▶ **WORK TO COMPLETE**:
From the listing below, retype exactly the line holding "Table 7. Impact", the line holding "Figure 7. TEM", and the lines between them; skip everything else.

▶ **SOURCE MATERIAL**:

============================================================

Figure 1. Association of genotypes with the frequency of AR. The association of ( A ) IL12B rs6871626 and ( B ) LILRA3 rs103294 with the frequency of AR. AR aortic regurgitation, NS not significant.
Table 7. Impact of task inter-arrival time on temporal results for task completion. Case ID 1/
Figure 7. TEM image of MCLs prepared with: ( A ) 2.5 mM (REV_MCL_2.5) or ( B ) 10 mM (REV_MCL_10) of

============================================================

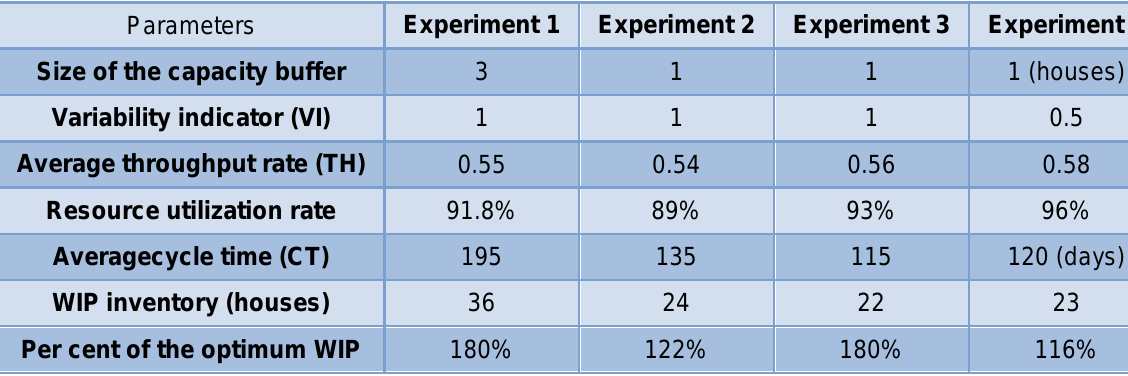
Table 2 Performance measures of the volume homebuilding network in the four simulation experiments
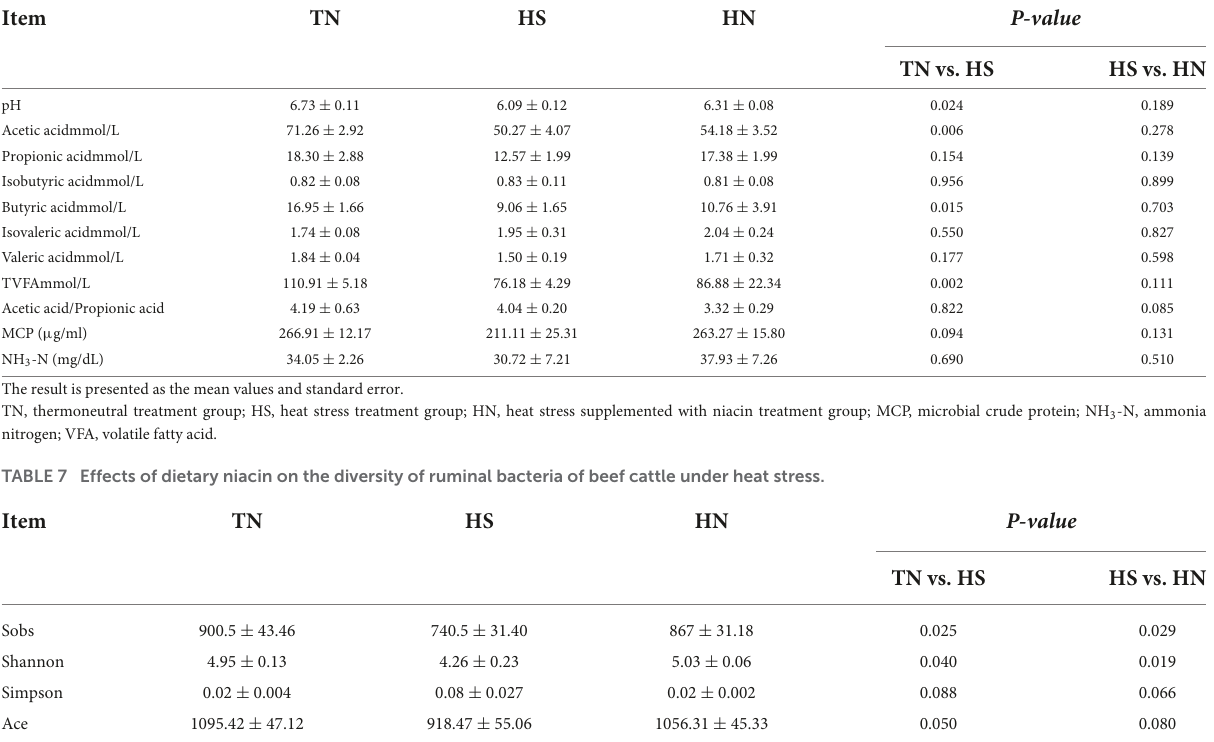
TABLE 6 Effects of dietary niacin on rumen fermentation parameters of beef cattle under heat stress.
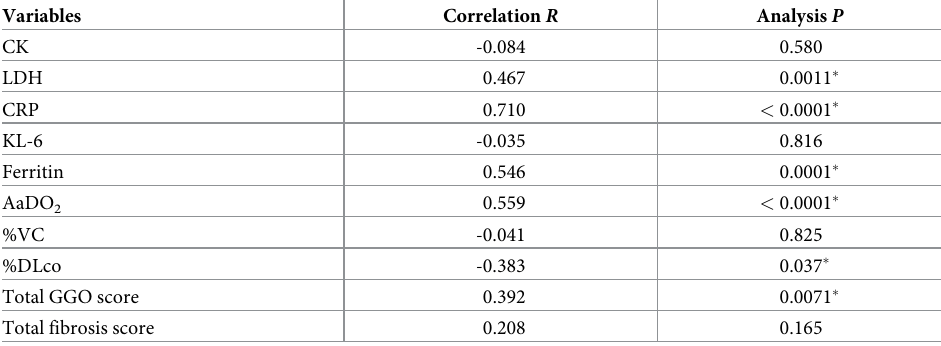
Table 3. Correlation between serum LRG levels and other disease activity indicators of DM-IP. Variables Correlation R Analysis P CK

============================================================

▶ **REPLY**:
Table 7. Impact of task inter-arrival time on temporal results for task completion. Case ID 1/
Figure 7. TEM image of MCLs prepared with: ( A ) 2.5 mM (REV_MCL_2.5) or ( B ) 10 mM (REV_MCL_10) of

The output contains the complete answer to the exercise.